15 RCTs comprising 4426 participants were included. There was moderate heterogeneity among trials for the outcome of PEP (P = 0.08, I² = 36%). Meta-analyses suggest that the guidewire-assisted cannulation technique probably reduces the risk of PEP compared to the contrast-assisted cannulation technique (RR 0.51, 95% CI 0.36 to 0.72, 15 studies, moderate-certainty evidence). In addition, the guidewire-assisted cannulation technique may result in an increase in primary cannulation success (RR 1.06, 95% CI 1.01 to 1.12, 13 studies, low-certainty evidence), and probably reduces the need for precut sphincterotomy (RR 0.79, 95% CI 0.64 to 0.96, 10 studies, moderate-certainty evidence).
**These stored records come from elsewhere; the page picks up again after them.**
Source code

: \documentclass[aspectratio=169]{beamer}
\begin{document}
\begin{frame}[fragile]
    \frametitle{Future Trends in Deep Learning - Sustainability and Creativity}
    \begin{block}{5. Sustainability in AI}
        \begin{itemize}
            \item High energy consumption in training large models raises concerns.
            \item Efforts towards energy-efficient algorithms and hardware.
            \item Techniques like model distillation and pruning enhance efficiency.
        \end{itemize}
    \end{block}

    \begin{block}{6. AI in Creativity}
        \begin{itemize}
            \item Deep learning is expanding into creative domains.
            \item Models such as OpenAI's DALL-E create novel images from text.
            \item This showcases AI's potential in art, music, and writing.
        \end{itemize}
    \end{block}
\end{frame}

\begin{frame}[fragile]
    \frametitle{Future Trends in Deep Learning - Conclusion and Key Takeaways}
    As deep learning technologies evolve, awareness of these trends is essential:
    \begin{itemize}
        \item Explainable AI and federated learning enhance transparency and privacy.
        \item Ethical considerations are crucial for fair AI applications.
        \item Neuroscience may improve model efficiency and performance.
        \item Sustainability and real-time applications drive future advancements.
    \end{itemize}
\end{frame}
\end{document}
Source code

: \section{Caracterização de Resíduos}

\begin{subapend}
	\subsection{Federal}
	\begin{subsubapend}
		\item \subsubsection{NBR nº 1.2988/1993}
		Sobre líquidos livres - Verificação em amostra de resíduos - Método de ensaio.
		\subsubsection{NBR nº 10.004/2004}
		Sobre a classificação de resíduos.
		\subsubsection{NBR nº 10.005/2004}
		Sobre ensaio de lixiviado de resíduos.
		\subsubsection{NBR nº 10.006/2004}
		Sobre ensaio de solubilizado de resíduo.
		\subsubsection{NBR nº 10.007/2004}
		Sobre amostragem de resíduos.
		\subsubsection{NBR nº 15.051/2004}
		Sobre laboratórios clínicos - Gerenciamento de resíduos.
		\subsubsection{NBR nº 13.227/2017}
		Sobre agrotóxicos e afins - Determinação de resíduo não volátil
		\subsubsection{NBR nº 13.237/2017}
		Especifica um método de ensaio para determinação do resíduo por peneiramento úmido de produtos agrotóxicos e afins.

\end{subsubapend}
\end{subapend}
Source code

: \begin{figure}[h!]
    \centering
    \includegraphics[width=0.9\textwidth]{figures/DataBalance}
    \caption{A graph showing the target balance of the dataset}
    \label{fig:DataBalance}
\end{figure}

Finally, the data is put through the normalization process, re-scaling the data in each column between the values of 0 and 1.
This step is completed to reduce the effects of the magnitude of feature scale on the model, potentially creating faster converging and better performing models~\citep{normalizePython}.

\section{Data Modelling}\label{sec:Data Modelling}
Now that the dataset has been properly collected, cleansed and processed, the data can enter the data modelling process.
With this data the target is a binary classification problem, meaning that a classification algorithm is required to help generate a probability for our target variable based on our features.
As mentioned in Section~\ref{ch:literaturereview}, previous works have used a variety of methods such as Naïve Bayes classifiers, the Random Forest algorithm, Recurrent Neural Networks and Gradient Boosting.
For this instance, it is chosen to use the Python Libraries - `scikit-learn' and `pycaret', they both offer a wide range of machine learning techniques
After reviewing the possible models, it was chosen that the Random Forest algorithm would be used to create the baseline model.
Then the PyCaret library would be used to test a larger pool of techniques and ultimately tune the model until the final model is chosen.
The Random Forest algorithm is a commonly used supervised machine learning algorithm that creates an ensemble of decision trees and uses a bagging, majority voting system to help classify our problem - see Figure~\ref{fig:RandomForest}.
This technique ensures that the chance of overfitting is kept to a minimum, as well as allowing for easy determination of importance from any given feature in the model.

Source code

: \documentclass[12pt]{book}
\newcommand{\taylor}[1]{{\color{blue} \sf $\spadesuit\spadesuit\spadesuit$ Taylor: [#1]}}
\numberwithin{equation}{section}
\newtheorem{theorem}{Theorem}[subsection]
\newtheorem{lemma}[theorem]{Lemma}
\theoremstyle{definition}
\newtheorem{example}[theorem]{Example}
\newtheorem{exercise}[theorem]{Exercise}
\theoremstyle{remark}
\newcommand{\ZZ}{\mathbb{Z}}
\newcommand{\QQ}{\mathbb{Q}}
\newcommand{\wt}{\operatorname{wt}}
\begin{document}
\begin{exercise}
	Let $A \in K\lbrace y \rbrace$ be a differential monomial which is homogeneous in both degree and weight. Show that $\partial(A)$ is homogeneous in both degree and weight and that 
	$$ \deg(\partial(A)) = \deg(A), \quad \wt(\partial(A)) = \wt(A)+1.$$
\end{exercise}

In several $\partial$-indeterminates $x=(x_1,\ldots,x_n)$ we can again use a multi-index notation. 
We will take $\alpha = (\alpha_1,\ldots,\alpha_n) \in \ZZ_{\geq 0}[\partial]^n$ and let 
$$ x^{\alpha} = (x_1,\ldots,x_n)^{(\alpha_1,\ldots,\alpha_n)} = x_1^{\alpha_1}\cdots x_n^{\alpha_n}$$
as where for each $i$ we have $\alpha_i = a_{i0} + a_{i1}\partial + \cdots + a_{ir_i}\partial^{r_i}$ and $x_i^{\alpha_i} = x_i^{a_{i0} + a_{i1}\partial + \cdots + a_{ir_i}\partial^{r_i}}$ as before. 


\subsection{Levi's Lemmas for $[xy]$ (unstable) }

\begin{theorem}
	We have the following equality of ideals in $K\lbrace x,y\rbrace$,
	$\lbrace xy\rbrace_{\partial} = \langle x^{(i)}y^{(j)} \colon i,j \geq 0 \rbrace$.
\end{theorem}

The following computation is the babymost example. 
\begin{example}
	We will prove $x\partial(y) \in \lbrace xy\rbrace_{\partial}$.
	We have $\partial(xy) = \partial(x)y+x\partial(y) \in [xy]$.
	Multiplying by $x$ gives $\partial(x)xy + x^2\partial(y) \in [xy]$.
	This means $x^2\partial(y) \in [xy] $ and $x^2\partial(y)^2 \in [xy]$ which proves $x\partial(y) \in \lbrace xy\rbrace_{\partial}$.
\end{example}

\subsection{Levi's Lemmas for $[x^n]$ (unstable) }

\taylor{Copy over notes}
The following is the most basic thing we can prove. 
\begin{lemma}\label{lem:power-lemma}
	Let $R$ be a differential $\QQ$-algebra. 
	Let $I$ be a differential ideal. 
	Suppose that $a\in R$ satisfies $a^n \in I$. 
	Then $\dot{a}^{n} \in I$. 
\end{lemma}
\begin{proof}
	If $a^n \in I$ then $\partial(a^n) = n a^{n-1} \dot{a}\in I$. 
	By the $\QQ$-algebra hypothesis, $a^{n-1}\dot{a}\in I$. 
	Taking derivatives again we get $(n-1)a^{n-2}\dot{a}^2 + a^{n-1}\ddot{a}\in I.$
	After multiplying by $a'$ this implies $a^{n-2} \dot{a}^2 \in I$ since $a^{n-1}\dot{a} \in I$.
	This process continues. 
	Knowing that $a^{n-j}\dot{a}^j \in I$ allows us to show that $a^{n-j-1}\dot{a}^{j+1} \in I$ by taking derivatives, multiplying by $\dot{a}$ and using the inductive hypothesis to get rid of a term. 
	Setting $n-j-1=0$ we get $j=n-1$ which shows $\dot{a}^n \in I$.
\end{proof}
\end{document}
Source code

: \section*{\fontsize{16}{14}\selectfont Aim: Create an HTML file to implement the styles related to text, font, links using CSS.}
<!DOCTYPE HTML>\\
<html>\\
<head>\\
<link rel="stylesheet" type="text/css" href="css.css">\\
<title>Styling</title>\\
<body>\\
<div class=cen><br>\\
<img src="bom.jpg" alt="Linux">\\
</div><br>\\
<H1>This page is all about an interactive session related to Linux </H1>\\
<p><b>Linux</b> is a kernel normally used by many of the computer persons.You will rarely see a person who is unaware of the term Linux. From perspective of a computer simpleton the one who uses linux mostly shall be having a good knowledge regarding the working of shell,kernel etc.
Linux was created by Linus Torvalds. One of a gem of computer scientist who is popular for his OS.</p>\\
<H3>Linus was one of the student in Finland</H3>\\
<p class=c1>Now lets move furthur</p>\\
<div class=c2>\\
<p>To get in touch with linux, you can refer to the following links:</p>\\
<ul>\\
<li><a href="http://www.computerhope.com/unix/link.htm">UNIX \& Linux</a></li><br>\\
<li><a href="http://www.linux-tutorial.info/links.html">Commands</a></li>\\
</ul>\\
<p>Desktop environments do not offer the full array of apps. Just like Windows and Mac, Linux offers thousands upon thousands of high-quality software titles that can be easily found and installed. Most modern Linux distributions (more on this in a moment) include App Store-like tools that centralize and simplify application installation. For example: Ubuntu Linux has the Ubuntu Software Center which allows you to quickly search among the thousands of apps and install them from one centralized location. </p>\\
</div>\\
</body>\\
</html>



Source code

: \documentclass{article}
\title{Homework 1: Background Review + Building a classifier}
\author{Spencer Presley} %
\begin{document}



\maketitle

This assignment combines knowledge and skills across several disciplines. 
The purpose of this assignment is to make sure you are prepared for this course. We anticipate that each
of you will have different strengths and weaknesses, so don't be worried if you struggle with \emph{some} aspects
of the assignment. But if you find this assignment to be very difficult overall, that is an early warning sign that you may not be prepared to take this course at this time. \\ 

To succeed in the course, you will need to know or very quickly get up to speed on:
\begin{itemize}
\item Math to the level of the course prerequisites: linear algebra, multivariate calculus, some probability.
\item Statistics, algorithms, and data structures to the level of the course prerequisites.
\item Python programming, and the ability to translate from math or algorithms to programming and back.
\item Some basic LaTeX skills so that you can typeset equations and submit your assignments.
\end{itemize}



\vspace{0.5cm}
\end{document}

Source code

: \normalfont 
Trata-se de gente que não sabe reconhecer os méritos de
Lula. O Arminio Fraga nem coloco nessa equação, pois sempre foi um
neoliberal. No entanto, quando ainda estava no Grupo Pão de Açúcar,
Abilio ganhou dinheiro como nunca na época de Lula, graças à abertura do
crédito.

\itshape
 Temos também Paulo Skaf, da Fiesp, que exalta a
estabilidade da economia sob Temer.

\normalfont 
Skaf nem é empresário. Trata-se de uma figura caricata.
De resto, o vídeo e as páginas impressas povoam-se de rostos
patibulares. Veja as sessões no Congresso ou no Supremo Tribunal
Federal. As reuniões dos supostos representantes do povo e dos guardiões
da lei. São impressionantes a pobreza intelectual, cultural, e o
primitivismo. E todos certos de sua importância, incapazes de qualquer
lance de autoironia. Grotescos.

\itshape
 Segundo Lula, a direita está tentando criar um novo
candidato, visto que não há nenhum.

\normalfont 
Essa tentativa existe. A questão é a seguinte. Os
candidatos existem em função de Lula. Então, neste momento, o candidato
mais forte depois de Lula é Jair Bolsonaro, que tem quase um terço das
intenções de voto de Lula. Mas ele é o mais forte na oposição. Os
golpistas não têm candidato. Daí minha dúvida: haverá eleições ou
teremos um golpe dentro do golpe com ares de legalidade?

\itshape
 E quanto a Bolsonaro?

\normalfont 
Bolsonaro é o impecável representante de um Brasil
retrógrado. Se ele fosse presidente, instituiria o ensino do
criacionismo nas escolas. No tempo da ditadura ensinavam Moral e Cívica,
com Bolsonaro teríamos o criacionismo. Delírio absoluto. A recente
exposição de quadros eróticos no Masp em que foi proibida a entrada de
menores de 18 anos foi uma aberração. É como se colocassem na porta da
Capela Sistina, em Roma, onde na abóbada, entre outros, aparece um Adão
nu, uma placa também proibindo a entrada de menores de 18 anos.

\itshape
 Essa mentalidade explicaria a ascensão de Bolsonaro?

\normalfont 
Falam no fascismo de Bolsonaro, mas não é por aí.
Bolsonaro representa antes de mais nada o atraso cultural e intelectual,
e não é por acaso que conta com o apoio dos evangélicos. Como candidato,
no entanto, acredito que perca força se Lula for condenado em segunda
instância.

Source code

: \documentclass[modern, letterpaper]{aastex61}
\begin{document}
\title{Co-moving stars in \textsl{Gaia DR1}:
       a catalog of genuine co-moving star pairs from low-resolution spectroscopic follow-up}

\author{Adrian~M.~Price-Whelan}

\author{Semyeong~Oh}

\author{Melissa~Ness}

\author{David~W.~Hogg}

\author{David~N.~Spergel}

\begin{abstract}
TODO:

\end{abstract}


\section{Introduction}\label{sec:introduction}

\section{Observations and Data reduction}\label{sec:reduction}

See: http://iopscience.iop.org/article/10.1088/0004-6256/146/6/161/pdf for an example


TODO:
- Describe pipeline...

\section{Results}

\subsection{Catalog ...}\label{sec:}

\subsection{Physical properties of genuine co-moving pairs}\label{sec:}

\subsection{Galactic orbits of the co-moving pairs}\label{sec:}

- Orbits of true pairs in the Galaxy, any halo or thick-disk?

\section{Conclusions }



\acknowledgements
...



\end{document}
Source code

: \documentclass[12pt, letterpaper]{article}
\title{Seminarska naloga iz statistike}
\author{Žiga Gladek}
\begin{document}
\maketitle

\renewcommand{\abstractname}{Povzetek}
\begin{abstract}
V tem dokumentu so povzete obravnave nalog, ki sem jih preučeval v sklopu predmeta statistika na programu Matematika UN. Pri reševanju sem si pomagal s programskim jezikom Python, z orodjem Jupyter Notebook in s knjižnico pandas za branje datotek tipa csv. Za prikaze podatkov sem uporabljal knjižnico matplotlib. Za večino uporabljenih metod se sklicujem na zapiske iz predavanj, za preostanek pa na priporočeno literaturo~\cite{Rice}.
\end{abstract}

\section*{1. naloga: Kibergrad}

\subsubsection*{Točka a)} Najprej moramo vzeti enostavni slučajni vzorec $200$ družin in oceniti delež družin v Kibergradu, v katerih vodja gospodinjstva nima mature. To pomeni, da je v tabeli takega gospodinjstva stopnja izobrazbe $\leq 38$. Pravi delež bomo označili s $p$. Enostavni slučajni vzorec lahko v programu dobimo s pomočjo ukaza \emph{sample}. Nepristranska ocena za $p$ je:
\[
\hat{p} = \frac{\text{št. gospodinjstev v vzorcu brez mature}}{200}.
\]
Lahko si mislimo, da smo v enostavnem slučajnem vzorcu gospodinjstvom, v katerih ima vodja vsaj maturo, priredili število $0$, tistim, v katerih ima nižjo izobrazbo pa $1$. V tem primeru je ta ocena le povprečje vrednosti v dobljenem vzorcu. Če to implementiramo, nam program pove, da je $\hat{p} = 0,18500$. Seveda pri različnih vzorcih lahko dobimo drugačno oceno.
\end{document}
Compared to the contrast-assisted cannulation technique, the guidewire-assisted cannulation technique may result in little to no difference in the risk of post-sphincterotomy bleeding (RR 0.87, 95% CI 0.49 to 1.54, 7 studies, low-certainty evidence) and perforation (RR 0.93, 95% CI 0.11 to 8.23, 8 studies, very low-certainty evidence). Procedure-related mortality was reported by eight studies, and there were no cases of deaths in both arms (moderate-certainty evidence). Subgroup analyses suggest that the heterogeneity for the outcome of PEP could be explained by differences in trial design. The results were robust in sensitivity analyses.